Now, with Geoff Rawling’s involvement as artistic director, we “have also begun collaborating as a team on what we are dubbing ‘The Whale Project’.”

The final phase of this plan, which involves fabricating a new, large scale, new whale, “formally known as ‘Whalemina’ is actually considered to be one of our long-term projects, given the fact we estimate its construction to take 3-to-5 years and the fact we plan on housing it in a museum-like space that will take approximately 5-to-7 years to construct.

“It is our intention to engage in a number of fundraising events to generate the funds that are needed to undertake a project of this magnitude. Our first fundraising event will be held on February 15th, at The Irish Circle” from 7 p.m. on.

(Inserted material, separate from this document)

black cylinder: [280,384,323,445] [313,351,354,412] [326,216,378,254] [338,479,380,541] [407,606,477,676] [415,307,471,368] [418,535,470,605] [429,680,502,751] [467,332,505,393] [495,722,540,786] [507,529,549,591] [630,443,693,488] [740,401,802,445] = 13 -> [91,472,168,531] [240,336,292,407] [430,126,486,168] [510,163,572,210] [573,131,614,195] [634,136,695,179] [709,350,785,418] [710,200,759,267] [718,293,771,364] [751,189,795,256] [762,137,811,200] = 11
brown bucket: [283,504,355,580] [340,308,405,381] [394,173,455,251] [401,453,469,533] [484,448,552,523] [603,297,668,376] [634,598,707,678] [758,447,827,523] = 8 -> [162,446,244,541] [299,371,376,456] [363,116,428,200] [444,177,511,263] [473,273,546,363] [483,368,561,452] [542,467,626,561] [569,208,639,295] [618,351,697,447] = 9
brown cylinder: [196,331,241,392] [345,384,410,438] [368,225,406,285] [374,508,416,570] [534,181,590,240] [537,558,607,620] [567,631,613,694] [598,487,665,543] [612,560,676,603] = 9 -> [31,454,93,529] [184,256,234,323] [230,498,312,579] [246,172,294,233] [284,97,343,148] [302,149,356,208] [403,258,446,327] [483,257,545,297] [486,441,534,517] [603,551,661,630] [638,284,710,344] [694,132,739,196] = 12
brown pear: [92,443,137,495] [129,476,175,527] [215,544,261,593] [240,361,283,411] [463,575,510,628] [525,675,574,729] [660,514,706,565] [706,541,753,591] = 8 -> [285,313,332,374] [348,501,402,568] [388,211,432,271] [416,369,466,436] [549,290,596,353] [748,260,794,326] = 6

The First Annual Rockaway Whale-APalooza Concert is scheduled to feature such performers as Grim Pickens, Frank Persico, Rattrap Bumpkin, Squid, Walker Hornung and other talented musicians from Rockaway and nearby areas.

Funds raised will go toward the design, construction and placement of a new Whalemina.

“I think it will kind of help Rockaway get back to normal,” Benedetto has said. “We would want to dedicate it to the first responders and volunteers who were there for everyone in the community.”

Anyone wishing to contribute can also make a donation by going to www.gofundme.com/4x1fy0.

From Central Park to Rockaway, to plans for another life, this is one whale of a tale.